(Collected data entries)

=== Section Start ===

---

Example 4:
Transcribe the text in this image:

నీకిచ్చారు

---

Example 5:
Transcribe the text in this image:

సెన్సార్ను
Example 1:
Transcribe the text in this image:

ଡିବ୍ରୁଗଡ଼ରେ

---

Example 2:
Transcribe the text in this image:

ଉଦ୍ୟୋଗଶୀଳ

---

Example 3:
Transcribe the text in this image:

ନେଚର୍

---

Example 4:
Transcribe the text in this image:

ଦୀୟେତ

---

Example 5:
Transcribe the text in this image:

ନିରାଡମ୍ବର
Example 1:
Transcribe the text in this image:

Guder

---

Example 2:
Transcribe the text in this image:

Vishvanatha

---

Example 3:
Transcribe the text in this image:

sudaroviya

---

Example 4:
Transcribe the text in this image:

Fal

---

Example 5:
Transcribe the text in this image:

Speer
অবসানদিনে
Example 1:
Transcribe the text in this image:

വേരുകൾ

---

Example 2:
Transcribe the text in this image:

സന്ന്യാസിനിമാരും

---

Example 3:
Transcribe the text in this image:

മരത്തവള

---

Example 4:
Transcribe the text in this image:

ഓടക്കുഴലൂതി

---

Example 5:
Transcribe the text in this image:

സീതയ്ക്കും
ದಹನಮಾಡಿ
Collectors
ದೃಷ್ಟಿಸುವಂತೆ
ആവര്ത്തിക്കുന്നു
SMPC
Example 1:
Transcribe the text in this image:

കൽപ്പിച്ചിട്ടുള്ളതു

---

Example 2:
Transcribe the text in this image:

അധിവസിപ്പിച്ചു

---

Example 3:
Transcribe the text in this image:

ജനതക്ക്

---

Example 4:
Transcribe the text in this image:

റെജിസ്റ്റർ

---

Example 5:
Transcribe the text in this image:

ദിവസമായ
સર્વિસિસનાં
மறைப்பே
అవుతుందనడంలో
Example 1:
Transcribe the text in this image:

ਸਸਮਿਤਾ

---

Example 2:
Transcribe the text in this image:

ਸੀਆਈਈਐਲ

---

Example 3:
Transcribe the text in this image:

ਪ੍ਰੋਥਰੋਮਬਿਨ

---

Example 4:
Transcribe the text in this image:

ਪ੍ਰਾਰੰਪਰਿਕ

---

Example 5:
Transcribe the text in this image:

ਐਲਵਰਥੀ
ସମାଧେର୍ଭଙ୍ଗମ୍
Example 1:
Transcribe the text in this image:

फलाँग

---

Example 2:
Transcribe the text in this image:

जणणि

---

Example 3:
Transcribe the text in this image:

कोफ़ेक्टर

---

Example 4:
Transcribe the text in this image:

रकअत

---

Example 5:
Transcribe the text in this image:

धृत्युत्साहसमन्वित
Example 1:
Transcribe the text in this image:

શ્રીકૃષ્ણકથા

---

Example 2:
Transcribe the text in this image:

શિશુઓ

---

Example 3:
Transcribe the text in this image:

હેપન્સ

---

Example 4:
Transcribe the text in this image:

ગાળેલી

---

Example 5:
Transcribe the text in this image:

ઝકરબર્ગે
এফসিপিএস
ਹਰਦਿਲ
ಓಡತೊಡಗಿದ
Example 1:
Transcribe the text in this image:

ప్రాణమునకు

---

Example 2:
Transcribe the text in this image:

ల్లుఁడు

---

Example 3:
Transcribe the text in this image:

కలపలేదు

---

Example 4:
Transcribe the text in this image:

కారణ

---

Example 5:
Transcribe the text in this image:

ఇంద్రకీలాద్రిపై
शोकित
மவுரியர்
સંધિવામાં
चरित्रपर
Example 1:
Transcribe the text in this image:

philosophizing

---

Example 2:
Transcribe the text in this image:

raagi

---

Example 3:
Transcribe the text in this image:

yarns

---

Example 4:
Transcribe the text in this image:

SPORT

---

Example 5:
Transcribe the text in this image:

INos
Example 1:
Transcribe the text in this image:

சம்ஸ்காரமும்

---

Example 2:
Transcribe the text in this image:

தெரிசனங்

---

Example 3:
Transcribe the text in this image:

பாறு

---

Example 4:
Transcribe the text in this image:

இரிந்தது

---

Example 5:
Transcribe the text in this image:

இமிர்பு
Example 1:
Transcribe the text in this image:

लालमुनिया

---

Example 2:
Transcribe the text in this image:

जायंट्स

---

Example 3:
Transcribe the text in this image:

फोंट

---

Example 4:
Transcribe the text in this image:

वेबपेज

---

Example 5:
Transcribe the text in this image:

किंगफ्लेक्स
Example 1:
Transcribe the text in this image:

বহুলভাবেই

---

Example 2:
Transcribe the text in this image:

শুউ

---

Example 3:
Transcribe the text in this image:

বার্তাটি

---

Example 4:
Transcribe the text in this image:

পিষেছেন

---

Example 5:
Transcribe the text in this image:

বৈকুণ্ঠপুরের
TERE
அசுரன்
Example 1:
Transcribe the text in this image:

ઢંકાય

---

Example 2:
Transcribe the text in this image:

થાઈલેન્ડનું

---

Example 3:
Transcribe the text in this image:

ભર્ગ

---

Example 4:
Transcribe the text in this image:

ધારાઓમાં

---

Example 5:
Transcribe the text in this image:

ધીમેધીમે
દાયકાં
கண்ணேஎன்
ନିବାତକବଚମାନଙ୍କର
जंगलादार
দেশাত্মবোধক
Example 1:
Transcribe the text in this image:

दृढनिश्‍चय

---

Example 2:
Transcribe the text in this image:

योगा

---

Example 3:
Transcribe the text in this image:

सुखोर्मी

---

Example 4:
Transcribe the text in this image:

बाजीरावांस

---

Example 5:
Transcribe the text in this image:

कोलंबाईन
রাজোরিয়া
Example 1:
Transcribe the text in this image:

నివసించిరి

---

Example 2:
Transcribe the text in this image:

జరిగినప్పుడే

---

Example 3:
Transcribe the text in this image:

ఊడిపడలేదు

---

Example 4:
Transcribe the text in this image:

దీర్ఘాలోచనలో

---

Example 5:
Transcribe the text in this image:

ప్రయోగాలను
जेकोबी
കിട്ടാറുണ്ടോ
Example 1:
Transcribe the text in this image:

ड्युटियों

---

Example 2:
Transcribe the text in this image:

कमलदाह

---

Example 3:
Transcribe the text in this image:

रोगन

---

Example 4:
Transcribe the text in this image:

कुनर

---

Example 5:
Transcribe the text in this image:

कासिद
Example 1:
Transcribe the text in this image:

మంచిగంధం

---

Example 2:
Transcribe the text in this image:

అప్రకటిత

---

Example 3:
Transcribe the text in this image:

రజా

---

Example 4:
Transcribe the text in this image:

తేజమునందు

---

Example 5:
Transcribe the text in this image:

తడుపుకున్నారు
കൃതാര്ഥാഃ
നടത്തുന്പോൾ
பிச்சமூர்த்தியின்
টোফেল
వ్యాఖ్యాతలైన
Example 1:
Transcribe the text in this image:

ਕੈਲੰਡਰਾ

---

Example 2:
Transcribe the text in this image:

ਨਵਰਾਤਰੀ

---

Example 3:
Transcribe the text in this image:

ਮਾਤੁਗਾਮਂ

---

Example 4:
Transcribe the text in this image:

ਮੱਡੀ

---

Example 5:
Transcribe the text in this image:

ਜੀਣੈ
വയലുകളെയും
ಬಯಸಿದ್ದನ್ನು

=== Section End ===

#### Required action
Exactly as they stand above, write out all the entries again.

#### Exercise answer
---

Example 4:
Transcribe the text in this image:

నీకిచ్చారు

---

Example 5:
Transcribe the text in this image:

సెన్సార్ను
Example 1:
Transcribe the text in this image:

ଡିବ୍ରୁଗଡ଼ରେ

---

Example 2:
Transcribe the text in this image:

ଉଦ୍ୟୋଗଶୀଳ

---

Example 3:
Transcribe the text in this image:

ନେଚର୍

---

Example 4:
Transcribe the text in this image:

ଦୀୟେତ

---

Example 5:
Transcribe the text in this image:

ନିରାଡମ୍ବର
Example 1:
Transcribe the text in this image:

Guder

---

Example 2:
Transcribe the text in this image:

Vishvanatha

---

Example 3:
Transcribe the text in this image:

sudaroviya

---

Example 4:
Transcribe the text in this image:

Fal

---

Example 5:
Transcribe the text in this image:

Speer
অবসানদিনে
Example 1:
Transcribe the text in this image:

വേരുകൾ

---

Example 2:
Transcribe the text in this image:

സന്ന്യാസിനിമാരും

---

Example 3:
Transcribe the text in this image:

മരത്തവള

---

Example 4:
Transcribe the text in this image:

ഓടക്കുഴലൂതി

---

Example 5:
Transcribe the text in this image:

സീതയ്ക്കും
ದಹನಮಾಡಿ
Collectors
ದೃಷ್ಟಿಸುವಂತೆ
ആവര്ത്തിക്കുന്നു
SMPC
Example 1:
Transcribe the text in this image:

കൽപ്പിച്ചിട്ടുള്ളതു

---

Example 2:
Transcribe the text in this image:

അധിവസിപ്പിച്ചു

---

Example 3:
Transcribe the text in this image:

ജനതക്ക്

---

Example 4:
Transcribe the text in this image:

റെജിസ്റ്റർ

---

Example 5:
Transcribe the text in this image:

ദിവസമായ
સર્વિસિસનાં
மறைப்பே
అవుతుందనడంలో
Example 1:
Transcribe the text in this image:

ਸਸਮਿਤਾ

---

Example 2:
Transcribe the text in this image:

ਸੀਆਈਈਐਲ

---

Example 3:
Transcribe the text in this image:

ਪ੍ਰੋਥਰੋਮਬਿਨ

---

Example 4:
Transcribe the text in this image:

ਪ੍ਰਾਰੰਪਰਿਕ

---

Example 5:
Transcribe the text in this image:

ਐਲਵਰਥੀ
ସମାଧେର୍ଭଙ୍ଗମ୍
Example 1:
Transcribe the text in this image:

फलाँग

---

Example 2:
Transcribe the text in this image:

जणणि

---

Example 3:
Transcribe the text in this image:

कोफ़ेक्टर

---

Example 4:
Transcribe the text in this image:

रकअत

---

Example 5:
Transcribe the text in this image:

धृत्युत्साहसमन्वित
Example 1:
Transcribe the text in this image:

શ્રીકૃષ્ણકથા

---

Example 2:
Transcribe the text in this image:

શિશુઓ

---

Example 3:
Transcribe the text in this image:

હેપન્સ

---

Example 4:
Transcribe the text in this image:

ગાળેલી

---

Example 5:
Transcribe the text in this image:

ઝકરબર્ગે
এফসিপিএস
ਹਰਦਿਲ
ಓಡತೊಡಗಿದ
Example 1:
Transcribe the text in this image:

ప్రాణమునకు

---

Example 2:
Transcribe the text in this image:

ల్లుఁడు

---

Example 3:
Transcribe the text in this image:

కలపలేదు

---

Example 4:
Transcribe the text in this image:

కారణ

---

Example 5:
Transcribe the text in this image:

ఇంద్రకీలాద్రిపై
शोकित
மவுரியர்
સંધિવામાં
चरित्रपर
Example 1:
Transcribe the text in this image:

philosophizing

---

Example 2:
Transcribe the text in this image:

raagi

---

Example 3:
Transcribe the text in this image:

yarns

---

Example 4:
Transcribe the text in this image:

SPORT

---

Example 5:
Transcribe the text in this image:

INos
Example 1:
Transcribe the text in this image:

சம்ஸ்காரமும்

---

Example 2:
Transcribe the text in this image:

தெரிசனங்

---

Example 3:
Transcribe the text in this image:

பாறு

---

Example 4:
Transcribe the text in this image:

இரிந்தது

---

Example 5:
Transcribe the text in this image:

இமிர்பு
Example 1:
Transcribe the text in this image:

लालमुनिया

---

Example 2:
Transcribe the text in this image:

जायंट्स

---

Example 3:
Transcribe the text in this image:

फोंट

---

Example 4:
Transcribe the text in this image:

वेबपेज

---

Example 5:
Transcribe the text in this image:

किंगफ्लेक्स
Example 1:
Transcribe the text in this image:

বহুলভাবেই

---

Example 2:
Transcribe the text in this image:

শুউ

---

Example 3:
Transcribe the text in this image:

বার্তাটি

---

Example 4:
Transcribe the text in this image:

পিষেছেন

---

Example 5:
Transcribe the text in this image:

বৈকুণ্ঠপুরের
TERE
அசுரன்
Example 1:
Transcribe the text in this image:

ઢંકાય

---

Example 2:
Transcribe the text in this image:

થાઈલેન્ડનું

---

Example 3:
Transcribe the text in this image:

ભર્ગ

---

Example 4:
Transcribe the text in this image:

ધારાઓમાં

---

Example 5:
Transcribe the text in this image:

ધીમેધીમે
દાયકાં
கண்ணேஎன்
ନିବାତକବଚମାନଙ୍କର
जंगलादार
দেশাত্মবোধক
Example 1:
Transcribe the text in this image:

दृढनिश्‍चय

---

Example 2:
Transcribe the text in this image:

योगा

---

Example 3:
Transcribe the text in this image:

सुखोर्मी

---

Example 4:
Transcribe the text in this image:

बाजीरावांस

---

Example 5:
Transcribe the text in this image:

कोलंबाईन
রাজোরিয়া
Example 1:
Transcribe the text in this image:

నివసించిరి

---

Example 2:
Transcribe the text in this image:

జరిగినప్పుడే

---

Example 3:
Transcribe the text in this image:

ఊడిపడలేదు

---

Example 4:
Transcribe the text in this image:

దీర్ఘాలోచనలో

---

Example 5:
Transcribe the text in this image:

ప్రయోగాలను
जेकोबी
കിട്ടാറുണ്ടോ
Example 1:
Transcribe the text in this image:

ड्युटियों

---

Example 2:
Transcribe the text in this image:

कमलदाह

---

Example 3:
Transcribe the text in this image:

रोगन

---

Example 4:
Transcribe the text in this image:

कुनर

---

Example 5:
Transcribe the text in this image:

कासिद
Example 1:
Transcribe the text in this image:

మంచిగంధం

---

Example 2:
Transcribe the text in this image:

అప్రకటిత

---

Example 3:
Transcribe the text in this image:

రజా

---

Example 4:
Transcribe the text in this image:

తేజమునందు

---

Example 5:
Transcribe the text in this image:

తడుపుకున్నారు
കൃതാര്ഥാഃ
നടത്തുന്പോൾ
பிச்சமூர்த்தியின்
টোফেল
వ్యాఖ్యాతలైన
Example 1:
Transcribe the text in this image:

ਕੈਲੰਡਰਾ

---

Example 2:
Transcribe the text in this image:

ਨਵਰਾਤਰੀ

---

Example 3:
Transcribe the text in this image:

ਮਾਤੁਗਾਮਂ

---

Example 4:
Transcribe the text in this image:

ਮੱਡੀ

---

Example 5:
Transcribe the text in this image:

ਜੀਣੈ
വയലുകളെയും
ಬಯಸಿದ್ದನ್ನು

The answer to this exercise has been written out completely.